Parsing css with a regex

Question

I'm wanting to scan through a css file and capture both comments and the css. I've came up with a regex that's almost there, however it's not quite perfect as it misses out properties with multiple declarations i.e.

ul.menu li a, # Won't capture this line
ul.nice-menu li a { text-decoration: none; cursor:pointer; }

Here's the regex that I'm working with:

(\/\*[^.]+\*\/\n+)?([\t]*[a-zA-Z0-9\.# -_:@]+[\t\s]*\{[^}]+\})

I've been testing this at rubular.com and here is what it currently matches, and what the array output is like.

Result 1

[0] /* Index */
/*
GENERAL

PAGE REGIONS
- Header bar region
- Navigation bar region
- Footer region           
SECTION SPECIFIC
- Homepage
- News */

[1] html { background: #ddd; }

Result 2

[0]
[1] body { background: #FFF; font-family: "Arial", "Verdana", sans-serif; color: #545454;}

I must point out that I'm still a new when it comes to regular expressions, so if anyone can help and show where I'm going wrong, it'd be much appreciated :)

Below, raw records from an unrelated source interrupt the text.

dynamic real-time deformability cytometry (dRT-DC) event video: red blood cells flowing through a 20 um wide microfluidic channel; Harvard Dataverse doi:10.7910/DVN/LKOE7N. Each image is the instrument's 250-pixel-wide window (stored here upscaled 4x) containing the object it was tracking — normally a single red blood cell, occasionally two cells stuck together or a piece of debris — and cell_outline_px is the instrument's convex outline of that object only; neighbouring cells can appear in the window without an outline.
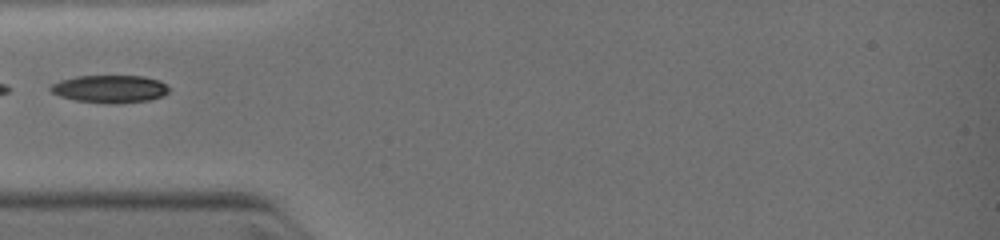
{"species": "common noctule bat (a hibernating species)", "species_latin": "Nyctalus noctula", "temperature_condition": "warm", "stored_images_in_passage": 7, "camera_frame_rate_fps": 3000, "um_per_image_px": 0.085, "animal": {"sex": "female", "body_mass_g": 19.0, "forearm_length_mm": 51.5}, "frame": {"image": 1, "passage_image": 2, "time_ms": 1.0, "image_size_px": [1000, 240], "cell_outline_px": [[168, 92], [160, 96], [148, 100], [112, 104], [76, 100], [60, 96], [52, 92], [48, 88], [52, 84], [60, 80], [76, 76], [144, 76], [160, 80], [168, 88]], "centroid_in_image_um": [9.31, 7.55], "position_along_channel_um": 75.7, "area_um2": 18.9}}
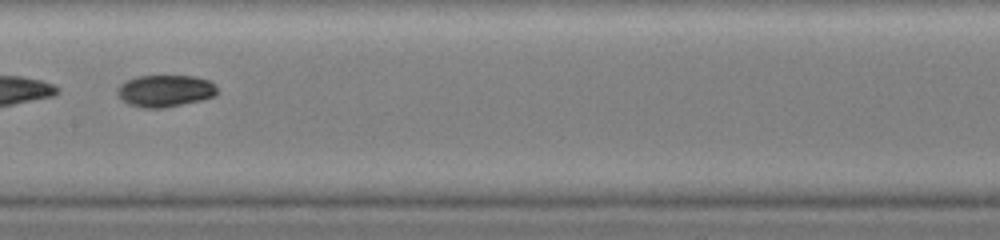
{"frame": {"image": 2, "passage_image": 5, "time_ms": 3.333, "image_size_px": [1000, 240], "cell_outline_px": [[216, 92], [212, 96], [200, 100], [164, 108], [144, 108], [128, 104], [116, 92], [116, 88], [120, 84], [136, 76], [196, 76], [208, 80], [216, 84]], "centroid_in_image_um": [14.01, 7.71], "position_along_channel_um": 193.4, "area_um2": 18.44}}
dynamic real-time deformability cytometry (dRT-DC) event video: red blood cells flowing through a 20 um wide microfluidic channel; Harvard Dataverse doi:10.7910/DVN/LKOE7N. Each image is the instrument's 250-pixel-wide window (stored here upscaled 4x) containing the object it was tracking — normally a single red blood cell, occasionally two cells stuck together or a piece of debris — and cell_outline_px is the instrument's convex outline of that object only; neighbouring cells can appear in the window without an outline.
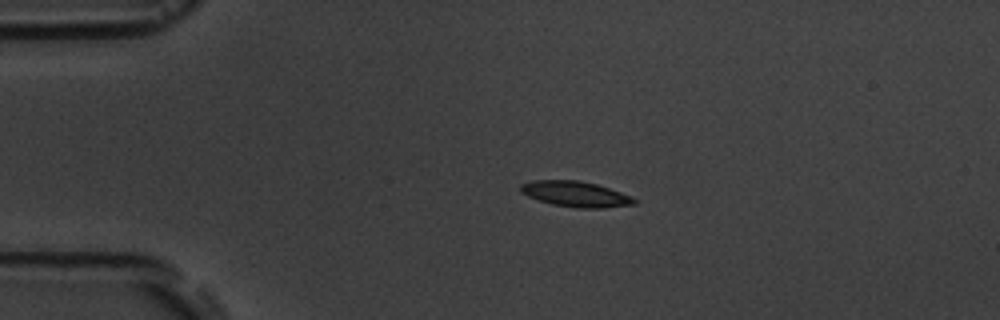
{"species": "common noctule bat (a hibernating species)", "species_latin": "Nyctalus noctula", "temperature_condition": "room temperature", "stored_images_in_passage": 4, "camera_frame_rate_fps": 3000, "um_per_image_px": 0.085, "animal": {"sex": "male", "body_mass_g": 19.5, "forearm_length_mm": 54.6}, "frame": {"image": 1, "passage_image": 3, "time_ms": 2.0, "image_size_px": [1000, 320], "cell_outline_px": [[636, 204], [604, 208], [576, 208], [552, 204], [528, 196], [520, 192], [520, 184], [532, 180], [580, 180], [596, 184], [632, 196], [636, 200]], "centroid_in_image_um": [48.92, 16.49], "position_along_channel_um": 36.1, "area_um2": 16.94}}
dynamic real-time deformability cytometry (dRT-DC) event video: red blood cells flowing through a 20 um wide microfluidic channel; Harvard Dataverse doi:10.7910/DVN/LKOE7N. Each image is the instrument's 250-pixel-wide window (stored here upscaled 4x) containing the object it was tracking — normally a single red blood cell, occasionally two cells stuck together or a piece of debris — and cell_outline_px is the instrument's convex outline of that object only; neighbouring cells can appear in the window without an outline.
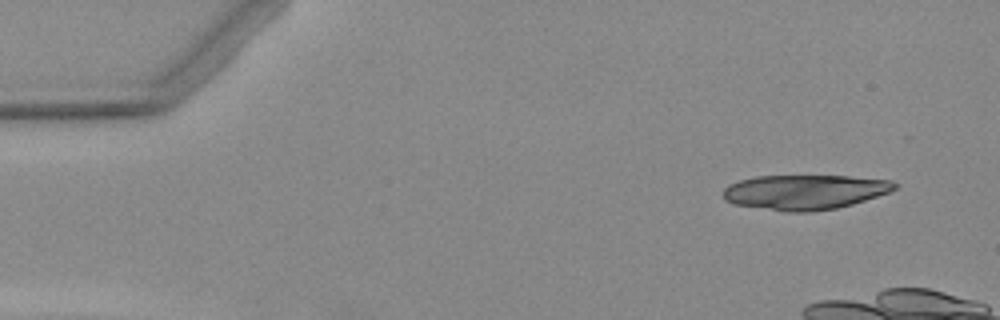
{"species": "Egyptian fruit bat (a non-hibernating species)", "species_latin": "Rousettus aegyptiacus", "temperature_condition": "warm", "stored_images_in_passage": 6, "camera_frame_rate_fps": 3000, "um_per_image_px": 0.085, "animal": {"sex": "female"}, "frame": {"image": 1, "passage_image": 1, "time_ms": 0.0, "image_size_px": [1000, 320], "cell_outline_px": [[900, 184], [896, 188], [888, 192], [852, 204], [836, 208], [812, 212], [784, 212], [732, 204], [724, 200], [724, 188], [728, 184], [740, 180], [756, 176], [848, 176], [892, 180]], "centroid_in_image_um": [68.38, 16.33], "position_along_channel_um": 16.6, "area_um2": 34.97}}
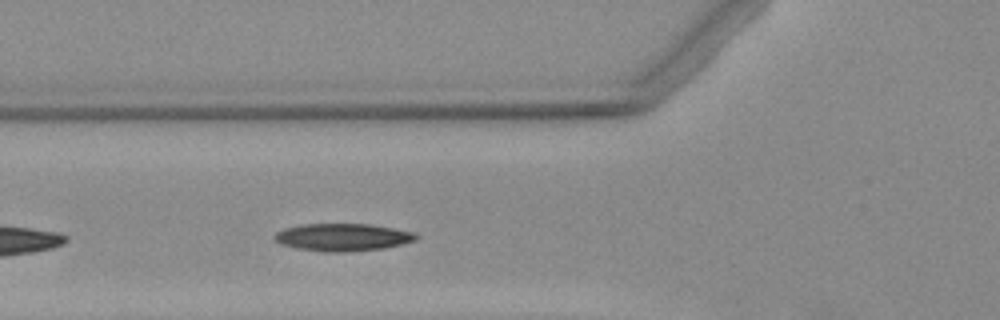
{"frame": {"image": 2, "passage_image": 6, "time_ms": 7.333, "image_size_px": [1000, 320], "cell_outline_px": [[420, 236], [416, 240], [404, 244], [384, 248], [348, 252], [324, 252], [296, 248], [280, 244], [272, 236], [276, 232], [284, 228], [304, 224], [372, 224], [416, 232]], "centroid_in_image_um": [29.17, 20.16], "position_along_channel_um": 96.6, "area_um2": 23.0}}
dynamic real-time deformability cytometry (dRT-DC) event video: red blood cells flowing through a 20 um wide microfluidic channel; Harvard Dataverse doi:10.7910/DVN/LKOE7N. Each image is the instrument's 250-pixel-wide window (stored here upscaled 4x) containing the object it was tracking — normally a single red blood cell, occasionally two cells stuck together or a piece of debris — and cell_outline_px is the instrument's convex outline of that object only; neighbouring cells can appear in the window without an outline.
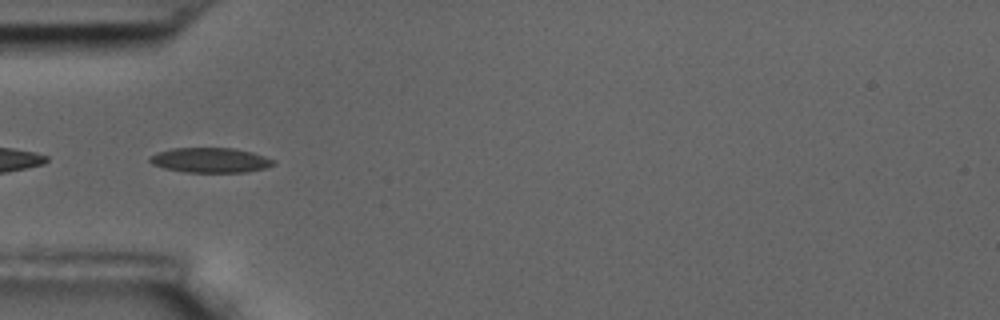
{"species": "common noctule bat (a hibernating species)", "species_latin": "Nyctalus noctula", "temperature_condition": "room temperature", "stored_images_in_passage": 40, "camera_frame_rate_fps": 3000, "um_per_image_px": 0.085, "animal": {"sex": "male", "body_mass_g": 17.5, "forearm_length_mm": 52.3}, "frame": {"image": 1, "passage_image": 1, "time_ms": 0.0, "image_size_px": [1000, 320], "cell_outline_px": [[276, 164], [264, 168], [248, 172], [184, 172], [164, 168], [152, 164], [148, 160], [148, 156], [156, 152], [172, 148], [232, 148], [252, 152], [276, 160]], "centroid_in_image_um": [17.86, 13.61], "position_along_channel_um": 67.1, "area_um2": 18.09}}
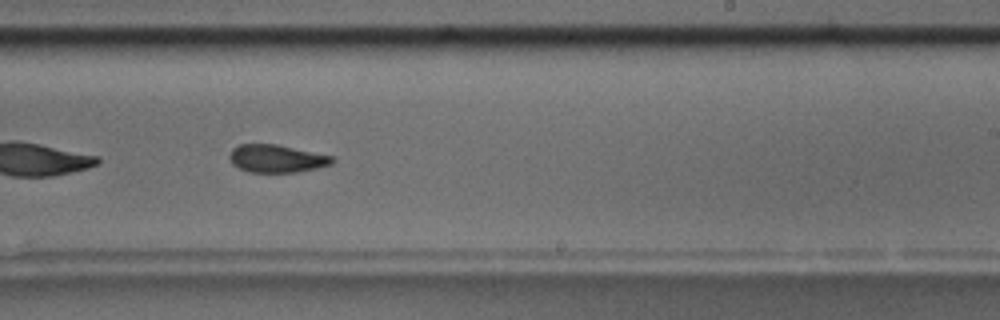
{"frame": {"image": 2, "passage_image": 18, "time_ms": 5.667, "image_size_px": [1000, 320], "cell_outline_px": [[336, 160], [332, 164], [316, 168], [296, 172], [248, 172], [232, 164], [228, 156], [232, 148], [240, 144], [276, 144], [332, 156]], "centroid_in_image_um": [23.49, 13.48], "position_along_channel_um": 265.5, "area_um2": 16.59}, "authors_computed_cell_mechanics": {"area_um2": 17.2822, "velocity_mm_per_s": 3.5215, "shape_relaxation_time_tau1_ms": 4.5189, "shape_relaxation_time_tau2_ms": 2.1817, "deformation_change_tau1": 0.122, "deformation_change_tau2": 0.0688}}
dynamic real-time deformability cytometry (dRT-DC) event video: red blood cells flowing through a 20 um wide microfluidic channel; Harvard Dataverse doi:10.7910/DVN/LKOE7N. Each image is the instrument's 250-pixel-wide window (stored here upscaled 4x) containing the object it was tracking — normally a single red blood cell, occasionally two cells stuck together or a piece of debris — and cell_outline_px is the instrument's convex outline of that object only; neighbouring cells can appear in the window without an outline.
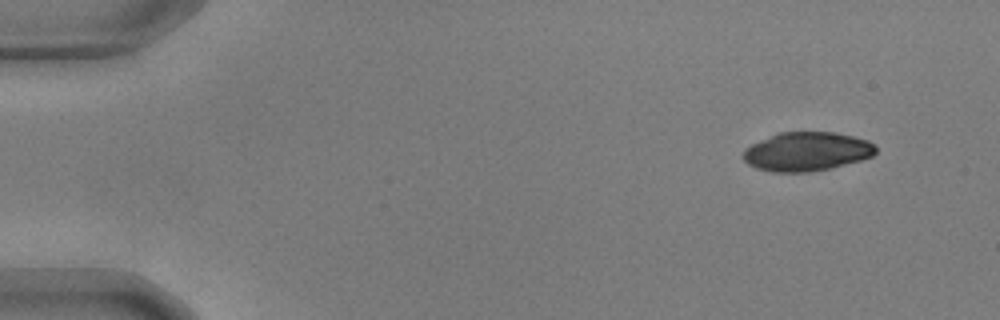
{"species": "common noctule bat (a hibernating species)", "species_latin": "Nyctalus noctula", "temperature_condition": "warm", "stored_images_in_passage": 51, "camera_frame_rate_fps": 3000, "um_per_image_px": 0.085, "animal": {"sex": "male", "body_mass_g": 17.9, "forearm_length_mm": 54.2}, "frame": {"image": 1, "passage_image": 1, "time_ms": 0.0, "image_size_px": [1000, 320], "cell_outline_px": [[876, 152], [872, 156], [860, 160], [832, 168], [808, 172], [772, 172], [756, 168], [748, 164], [744, 160], [744, 148], [752, 144], [780, 132], [836, 132], [868, 140], [876, 148]], "centroid_in_image_um": [68.58, 12.89], "position_along_channel_um": 16.4, "area_um2": 29.94}}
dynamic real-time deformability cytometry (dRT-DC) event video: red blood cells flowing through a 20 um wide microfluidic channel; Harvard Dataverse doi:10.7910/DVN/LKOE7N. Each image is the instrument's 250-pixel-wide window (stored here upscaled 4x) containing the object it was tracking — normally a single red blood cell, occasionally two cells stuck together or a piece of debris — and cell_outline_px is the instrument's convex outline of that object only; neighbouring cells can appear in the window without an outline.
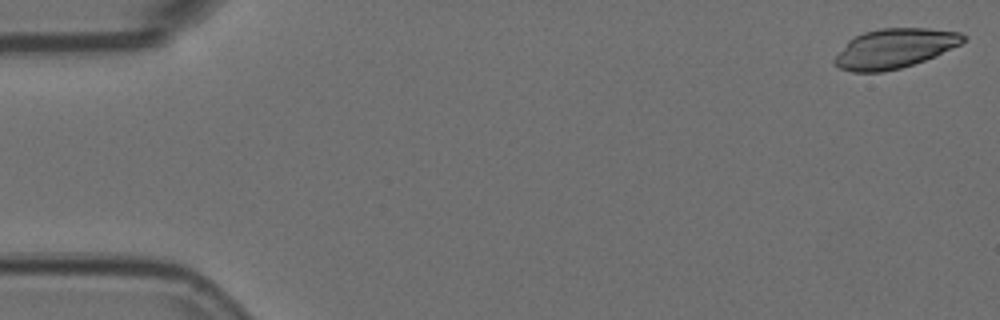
{"species": "Egyptian fruit bat (a non-hibernating species)", "species_latin": "Rousettus aegyptiacus", "temperature_condition": "room temperature", "stored_images_in_passage": 9, "camera_frame_rate_fps": 3000, "um_per_image_px": 0.085, "animal": {"sex": "female"}, "frame": {"image": 1, "passage_image": 1, "time_ms": 0.0, "image_size_px": [1000, 320], "cell_outline_px": [[968, 36], [960, 44], [936, 56], [900, 68], [884, 72], [852, 72], [840, 68], [832, 60], [848, 40], [864, 32], [880, 28], [928, 28], [960, 32]], "centroid_in_image_um": [76.04, 4.11], "position_along_channel_um": 9.0, "area_um2": 29.59}}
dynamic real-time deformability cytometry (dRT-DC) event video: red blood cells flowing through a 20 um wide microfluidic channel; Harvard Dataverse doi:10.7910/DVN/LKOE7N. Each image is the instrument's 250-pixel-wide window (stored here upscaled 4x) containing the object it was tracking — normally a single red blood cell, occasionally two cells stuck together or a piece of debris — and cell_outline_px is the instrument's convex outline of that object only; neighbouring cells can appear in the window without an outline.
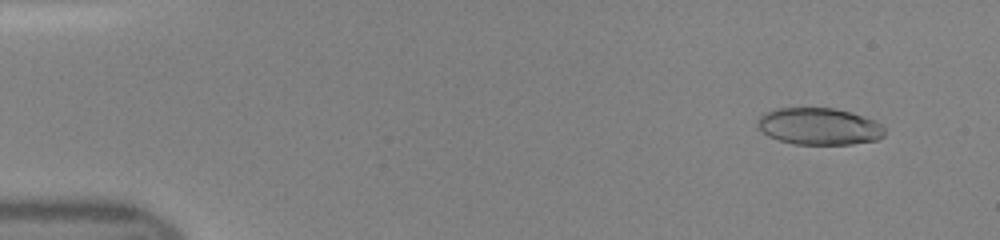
{"species": "human", "species_latin": "Homo sapiens", "temperature_condition": "room temperature", "stored_images_in_passage": 47, "camera_frame_rate_fps": 3000, "um_per_image_px": 0.085, "donor": {"sex": "female"}, "frame": {"image": 1, "passage_image": 4, "time_ms": 1.0, "image_size_px": [1000, 240], "cell_outline_px": [[884, 136], [876, 140], [852, 144], [792, 144], [768, 136], [756, 124], [756, 120], [764, 112], [776, 108], [836, 108], [852, 112], [872, 120], [880, 124], [884, 128]], "centroid_in_image_um": [69.6, 10.73], "position_along_channel_um": 15.4, "area_um2": 27.34}}
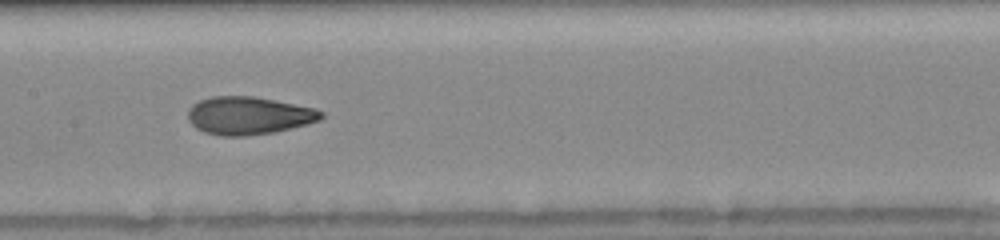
{"frame": {"image": 2, "passage_image": 24, "time_ms": 7.667, "image_size_px": [1000, 240], "cell_outline_px": [[324, 116], [320, 120], [308, 124], [272, 132], [244, 136], [220, 136], [204, 132], [196, 128], [188, 120], [188, 108], [192, 104], [200, 100], [212, 96], [252, 96], [276, 100], [316, 108], [324, 112]], "centroid_in_image_um": [21.14, 9.82], "position_along_channel_um": 186.3, "area_um2": 29.54}}
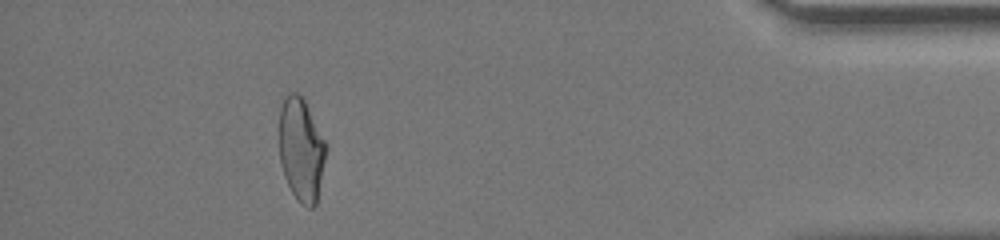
{"frame": {"image": 3, "passage_image": 43, "time_ms": 14.0, "image_size_px": [1000, 240], "cell_outline_px": [[328, 148], [316, 204], [312, 208], [308, 208], [300, 204], [296, 200], [284, 176], [280, 164], [280, 108], [284, 96], [288, 92], [296, 92], [304, 100], [328, 144]], "centroid_in_image_um": [25.62, 12.73], "position_along_channel_um": 409.6, "area_um2": 28.5}}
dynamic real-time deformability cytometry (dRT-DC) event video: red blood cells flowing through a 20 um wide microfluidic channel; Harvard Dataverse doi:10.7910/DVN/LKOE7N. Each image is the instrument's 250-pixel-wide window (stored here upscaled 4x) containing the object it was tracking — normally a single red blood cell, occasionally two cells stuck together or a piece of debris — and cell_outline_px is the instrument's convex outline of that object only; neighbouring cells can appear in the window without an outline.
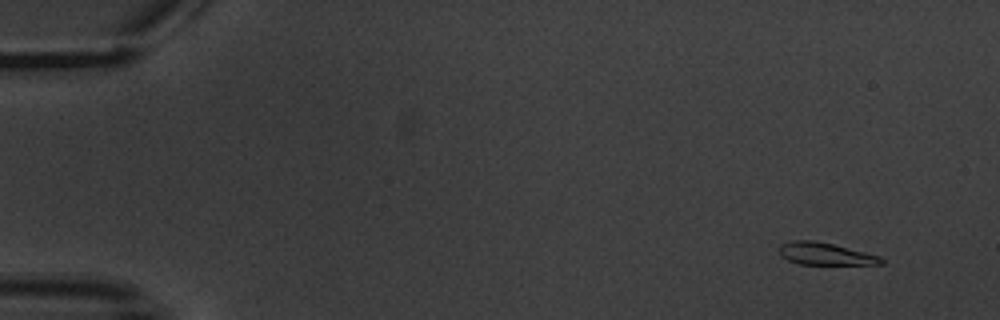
{"species": "common noctule bat (a hibernating species)", "species_latin": "Nyctalus noctula", "temperature_condition": "warm", "stored_images_in_passage": 6, "camera_frame_rate_fps": 3000, "um_per_image_px": 0.085, "animal": {"sex": "male", "body_mass_g": 20.1, "forearm_length_mm": 53.5}, "frame": {"image": 1, "passage_image": 2, "time_ms": 1.333, "image_size_px": [1000, 320], "cell_outline_px": [[884, 264], [800, 264], [788, 260], [780, 256], [780, 244], [792, 240], [812, 240], [832, 244], [880, 256], [884, 260]], "centroid_in_image_um": [70.12, 21.57], "position_along_channel_um": 14.9, "area_um2": 13.06}}
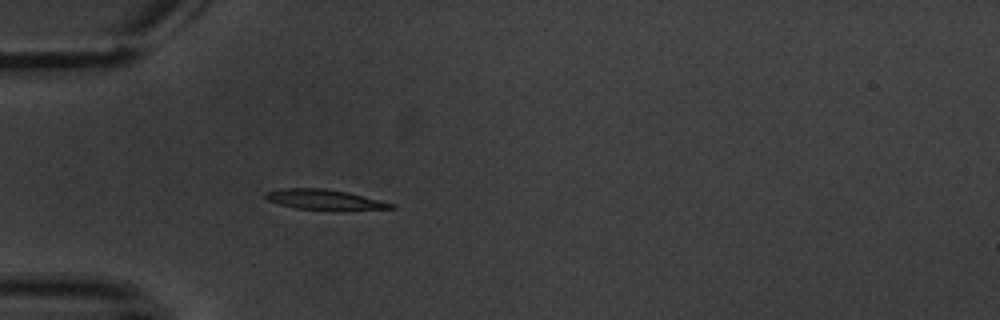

BTW: I'm using PHP and preg_match_all

can you define what kind of output you want? "you want css and comments " is to global to determine what you want. specify an array of some sort — Robert Cabri
– Robert Cabri, Commented Oct 24, 2009 at 14:25
I've added what the expected output is currently like to the question, hope this help :) — Damian
– Damian, Commented Oct 24, 2009 at 14:46

peter.murray.rust · Accepted Answer · 2009-10-24 14:41:58Z

6

CSS cannot be fully parsed with a regex (see CSS Grammar: http://www.w3.org/TR/CSS2/grammar.html). The {...} can be split over lines, for example, and your current version wouldn't handle this. If you need to do this, you should read the CSS spec and use a tool like ANTLR to generate a parser.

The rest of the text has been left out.